◆ **WHAT THE TASK REQUIRES**:
Restate the data word for word. Leave the pictures out.

◆ **AVAILABLE DATA**:

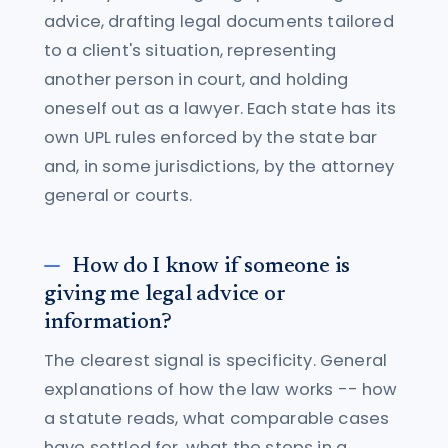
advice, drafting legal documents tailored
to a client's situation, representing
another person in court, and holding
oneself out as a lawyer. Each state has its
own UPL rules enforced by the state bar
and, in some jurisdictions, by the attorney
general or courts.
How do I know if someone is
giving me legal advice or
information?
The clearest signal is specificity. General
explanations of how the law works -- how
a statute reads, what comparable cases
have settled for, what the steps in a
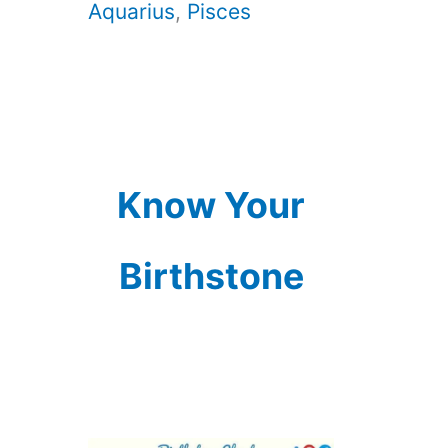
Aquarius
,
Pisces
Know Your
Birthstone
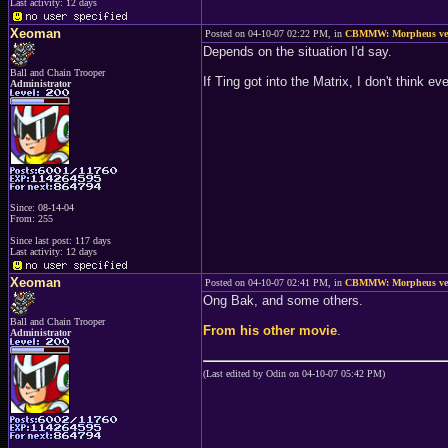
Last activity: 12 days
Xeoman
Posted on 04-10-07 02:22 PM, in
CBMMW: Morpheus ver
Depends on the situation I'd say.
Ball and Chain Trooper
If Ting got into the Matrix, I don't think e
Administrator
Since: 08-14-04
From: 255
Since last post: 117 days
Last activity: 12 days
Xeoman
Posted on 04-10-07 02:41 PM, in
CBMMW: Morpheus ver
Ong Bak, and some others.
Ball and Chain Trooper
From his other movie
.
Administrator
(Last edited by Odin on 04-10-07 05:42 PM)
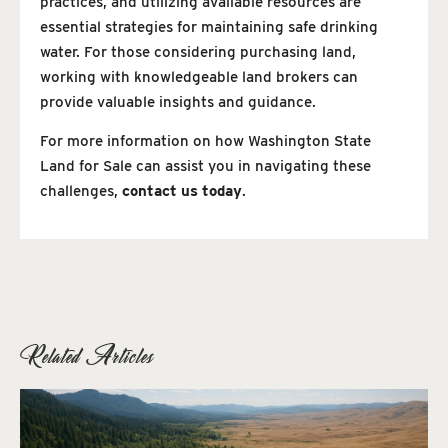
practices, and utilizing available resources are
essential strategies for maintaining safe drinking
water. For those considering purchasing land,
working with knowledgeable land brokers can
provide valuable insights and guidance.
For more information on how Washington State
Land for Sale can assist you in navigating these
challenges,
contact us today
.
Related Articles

◆ **WRITTEN SOLUTION**:
advice, drafting legal documents tailored
to a client's situation, representing
another person in court, and holding
oneself out as a lawyer. Each state has its
own UPL rules enforced by the state bar
and, in some jurisdictions, by the attorney
general or courts.
How do I know if someone is
giving me legal advice or
information?
The clearest signal is specificity. General
explanations of how the law works -- how
a statute reads, what comparable cases
have settled for, what the steps in a
Aquarius
,
Pisces
Know Your
Birthstone
Last activity: 12 days
Xeoman
Posted on 04-10-07 02:22 PM, in
CBMMW: Morpheus ver
Depends on the situation I'd say.
Ball and Chain Trooper
If Ting got into the Matrix, I don't think e
Administrator
Since: 08-14-04
From: 255
Since last post: 117 days
Last activity: 12 days
Xeoman
Posted on 04-10-07 02:41 PM, in
CBMMW: Morpheus ver
Ong Bak, and some others.
Ball and Chain Trooper
From his other movie
.
Administrator
(Last edited by Odin on 04-10-07 05:42 PM)
practices, and utilizing available resources are
essential strategies for maintaining safe drinking
water. For those considering purchasing land,
working with knowledgeable land brokers can
provide valuable insights and guidance.
For more information on how Washington State
Land for Sale can assist you in navigating these
challenges,
contact us today
.
Related Articles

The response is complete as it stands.